健康へのインセンティブ


例によってまた麻生総理大臣の発言が各紙で取り上げられているようです。


首相、何もしない人の分なぜ払う 医療費で発言 - 47news

20日の諮問会議では、社会保障制度と税財政の抜本改革などを議論した。首相は同窓会に出席した経験を引き合いに出し「(学生時代は元気だったが)よぼよぼしている、医者にやたらにかかっている者がいる」と指摘した。

その上で「今になるとこちら(麻生首相)の方がはるかに医療費がかかってない。それは毎朝歩いたり何かしているからだ。私の方が税金は払っている」と述べ、努力して健康を維持している人が払っている税金が、努力しないで病気になった人の医療費に回っているとの見方を示した。

さらに「努力して健康を保った人には何かしてくれるとか、そういうインセンティブ(動機づけ)がないといけない」と話した。


諮問会議の議事録を読んでみると,日本の社会保障制度を維持していくためには税金により広く負担を求めざるを得ないが,納税者に納得して貰うためには効率化の努力が必要である,という議論の流れの中で出た発言のようです。


個人が健康のために努力することにより病気を予防した結果社会保障費が節約することが可能である,という前提に立てば理解できない発言ではありません。

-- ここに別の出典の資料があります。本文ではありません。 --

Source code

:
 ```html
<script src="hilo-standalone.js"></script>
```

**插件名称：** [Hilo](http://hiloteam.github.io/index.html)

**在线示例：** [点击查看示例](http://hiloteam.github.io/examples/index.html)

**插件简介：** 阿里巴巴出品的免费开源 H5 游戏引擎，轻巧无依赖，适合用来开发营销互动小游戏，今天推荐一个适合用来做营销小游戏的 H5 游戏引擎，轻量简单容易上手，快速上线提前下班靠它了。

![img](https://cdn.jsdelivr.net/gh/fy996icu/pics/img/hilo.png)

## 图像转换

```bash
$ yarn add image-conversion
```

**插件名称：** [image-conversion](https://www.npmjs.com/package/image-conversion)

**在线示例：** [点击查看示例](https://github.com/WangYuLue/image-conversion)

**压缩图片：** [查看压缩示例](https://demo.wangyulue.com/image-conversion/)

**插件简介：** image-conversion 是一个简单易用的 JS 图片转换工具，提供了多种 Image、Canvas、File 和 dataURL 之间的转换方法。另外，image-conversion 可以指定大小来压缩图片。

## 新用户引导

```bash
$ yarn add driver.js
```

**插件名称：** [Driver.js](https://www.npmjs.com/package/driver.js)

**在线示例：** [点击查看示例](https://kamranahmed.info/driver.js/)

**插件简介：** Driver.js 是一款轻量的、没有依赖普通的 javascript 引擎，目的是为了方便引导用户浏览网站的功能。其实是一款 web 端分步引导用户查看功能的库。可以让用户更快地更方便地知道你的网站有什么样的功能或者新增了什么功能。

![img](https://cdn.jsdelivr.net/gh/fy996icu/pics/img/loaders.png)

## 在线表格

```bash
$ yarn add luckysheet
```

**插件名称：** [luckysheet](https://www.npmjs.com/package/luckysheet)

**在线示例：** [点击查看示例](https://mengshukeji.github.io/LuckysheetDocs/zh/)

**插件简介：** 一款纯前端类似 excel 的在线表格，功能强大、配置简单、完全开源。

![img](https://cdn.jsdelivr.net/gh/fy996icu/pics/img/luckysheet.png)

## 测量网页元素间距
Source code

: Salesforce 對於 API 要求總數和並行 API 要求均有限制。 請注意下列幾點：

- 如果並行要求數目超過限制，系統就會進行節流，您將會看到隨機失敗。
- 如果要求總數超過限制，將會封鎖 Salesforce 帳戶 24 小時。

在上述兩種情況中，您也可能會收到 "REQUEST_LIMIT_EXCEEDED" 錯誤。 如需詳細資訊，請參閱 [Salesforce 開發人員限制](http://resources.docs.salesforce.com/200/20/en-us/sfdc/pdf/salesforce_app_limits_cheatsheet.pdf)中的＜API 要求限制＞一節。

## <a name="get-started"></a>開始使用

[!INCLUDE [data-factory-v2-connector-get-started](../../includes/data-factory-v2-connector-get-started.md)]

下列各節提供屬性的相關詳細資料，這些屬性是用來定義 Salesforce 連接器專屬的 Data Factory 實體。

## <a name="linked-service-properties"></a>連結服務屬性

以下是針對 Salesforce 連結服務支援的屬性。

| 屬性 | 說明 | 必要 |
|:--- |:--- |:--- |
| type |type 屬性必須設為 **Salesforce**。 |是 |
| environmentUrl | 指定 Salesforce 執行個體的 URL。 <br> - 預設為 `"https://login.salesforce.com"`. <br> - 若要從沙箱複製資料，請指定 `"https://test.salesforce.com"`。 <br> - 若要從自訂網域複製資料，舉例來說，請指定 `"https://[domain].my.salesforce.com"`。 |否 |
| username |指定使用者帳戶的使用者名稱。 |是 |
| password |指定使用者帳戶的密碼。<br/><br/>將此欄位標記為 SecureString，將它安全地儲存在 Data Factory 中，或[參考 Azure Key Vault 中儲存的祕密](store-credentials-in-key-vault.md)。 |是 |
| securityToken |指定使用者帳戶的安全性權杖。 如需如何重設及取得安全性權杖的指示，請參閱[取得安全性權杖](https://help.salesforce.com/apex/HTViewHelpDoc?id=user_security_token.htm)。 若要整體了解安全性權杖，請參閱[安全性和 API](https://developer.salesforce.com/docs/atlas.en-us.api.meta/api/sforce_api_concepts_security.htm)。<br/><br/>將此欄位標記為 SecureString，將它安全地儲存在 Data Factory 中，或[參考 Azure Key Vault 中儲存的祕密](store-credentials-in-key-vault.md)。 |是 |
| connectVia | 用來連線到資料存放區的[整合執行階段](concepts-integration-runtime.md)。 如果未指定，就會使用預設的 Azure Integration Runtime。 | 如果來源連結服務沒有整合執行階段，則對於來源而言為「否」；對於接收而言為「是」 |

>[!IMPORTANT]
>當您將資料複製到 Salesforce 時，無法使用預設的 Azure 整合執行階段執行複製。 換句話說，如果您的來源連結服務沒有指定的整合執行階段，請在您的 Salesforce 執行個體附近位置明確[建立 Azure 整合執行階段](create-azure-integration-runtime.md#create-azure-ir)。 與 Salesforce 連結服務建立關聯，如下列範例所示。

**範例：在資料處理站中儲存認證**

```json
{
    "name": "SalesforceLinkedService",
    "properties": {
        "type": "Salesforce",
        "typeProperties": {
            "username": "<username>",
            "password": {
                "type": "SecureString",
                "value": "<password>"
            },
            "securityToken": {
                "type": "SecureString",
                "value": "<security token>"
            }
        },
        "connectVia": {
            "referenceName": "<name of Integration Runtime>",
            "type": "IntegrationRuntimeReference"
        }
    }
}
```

問題はその前提が正しいかどうかでしょう。予防によるコストの削減が見込まれないのであれば,インセンティブの意味はありません。


今年から始まった特定検診・特定保健指導はまさに「メタボを予防することで医療費が節約できる」という前提の政策ですが,そうした予防により高血圧や糖尿病による合併症が減ったとしても,それが医療費の抑制に寄与するという根拠は今のところ存在せず*1,効果があるかどうかは少なくとも数年後に評価するまでは分かりません。


医療経済学的な検討についていえば,予防介入によるコスト削減という通説は誤りである,との見解があります。

「改革」のための医療経済学

「改革」のための医療経済学

しかし,70歳以降死亡時までのトータルの医療費は,「常識・通説」からは想像しにくい結果が得られました。この結果は,先のスピルマンとルービッツの研究と同様に,「70歳時の健康状態は,特に病弱な施設入居者を除けば,死亡時までの医療費にはほとんど影響を与えない」というものでした。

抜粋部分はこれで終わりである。